To be clear, the confrontation that we are discussing is not of the aggressive, agitated variety. Such approaches are almost guaranteed to engender ill will and may even go sideways on you. Rather, leaders need to find ways to discuss their concerns in a calm, direct and proactive fashion. Engaging in productive confrontation paves the way for alternative perspectives, healthier boundaries, innovative approaches, and challenges to the status quo, all of which are essential if we want to enhance our present realities.

Even with a calm presentation it can be very difficult for leaders to confront others, for the reasons stated above. What can leaders do to overcome their concerns and be more willing to address problems head-on?
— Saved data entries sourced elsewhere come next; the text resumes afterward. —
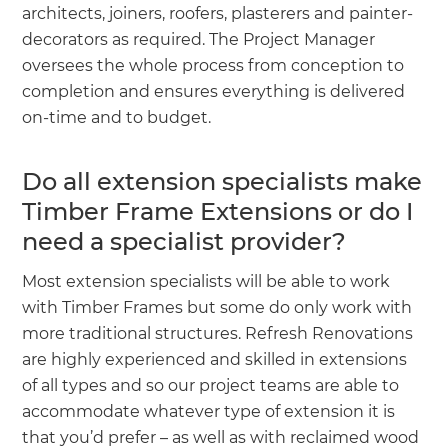
architects, joiners, roofers, plasterers and painter-
decorators as required. The Project Manager
oversees the whole process from conception to
completion and ensures everything is delivered
on-time and to budget.
Do all extension specialists make
Timber Frame Extensions or do I
need a specialist provider?
Most extension specialists will be able to work
with Timber Frames but some do only work with
more traditional structures. Refresh Renovations
are highly experienced and skilled in extensions
of all types and so our project teams are able to
accommodate whatever type of extension it is
that you’d prefer – as well as with reclaimed wood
  1. Be prepared - Take the time to assess the situation as fully as possible. This includes understanding the concern thoroughly in addition to how it impacts you and the company, practically as well as emotionally. Try to separate out the less crucial components from the core considerations. Once you have that clear, prepare for what you will say in detail. In that process, seek to identify the other person's agenda and what her likely reaction will be. Use logic rather than emotion to frame your argument; if you're too worked emotionally up then you're not ready to move forward. Lastly, seek to identify what an ideal outcome would look like that brings success and satisfaction to you both.
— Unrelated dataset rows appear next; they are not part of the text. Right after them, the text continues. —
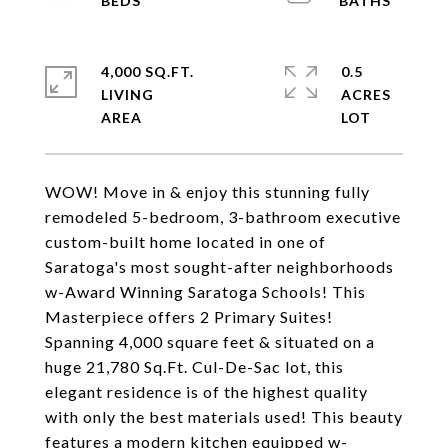
4,000 SQ.FT.
0.5
LIVING
ACRES
WOW! Move in & enjoy this stunning fully
remodeled 5-bedroom, 3-bathroom executive
custom-built home located in one of
Saratoga's most sought-after neighborhoods
w-Award Winning Saratoga Schools! This
Masterpiece offers 2 Primary Suites!
Spanning 4,000 square feet & situated on a
huge 21,780 Sq.Ft. Cul-De-Sac lot, this
elegant residence is of the highest quality
with only the best materials used! This beauty
features a modern kitchen equipped w-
  2. Ask yourself, "How would I want to be approached?" - Oftentimes, the best measure for how best to advance an unpleasant conversation is to determine how you would like to be approached in such a situation. Unless you are one of those people who let things slide off of your back easily, your own intuition should guide you well. Naturally, setting and context are important. No one wants to be confronted in public or while they're in the middle of an important task. Ideally, they should know that the conversation is coming beforehand. This will help them begin to reflect about what might be bothering you. Of course, never begin any conversation if you are not in full control of your emotions. If you are not sure that you are ready to manage your emotions before the confrontation, role-play it with someone you trust and ask for feedback. Practice makes perfect, especially in cases such as these.
  3. Keep the conversation issues oriented - There is nothing wrong with being hard on the issues, so long as you remain soft on the person. Affirm your relationship with her and express your commitment to doing what you can to help achieve a positive outcome. Also express what is working before hitting home on the concerns. When expressing the problems, demonstrate as much care, respect, and compassion as you can muster. Once you have completed your opening statement stop talking. Don't hedge, qualify or compromise what you have said. Let the other person respond, and really seek to listen. Do your best to not argue. Stay calm, centered and focused.
  4. Be open to a new outcome - Though you will spend time thinking about your desired outcome and then rehearsing how to achieve it, it pays to remain open to the possibility of arriving at a different solution. Explore and discuss potential solutions and alternatives, and try to focus on both parties' individual needs and wants.
  5. Set a course of action - Once you have arrived at an agreement decide on a follow-up plan. What will each person will do to address the issue? Make sure that the goals that you set are S.M.A.R.T. (specific, measurable, achievable, realistic and timely) and come with an attached timeframe. Then make every effort to stay to the agreed to process.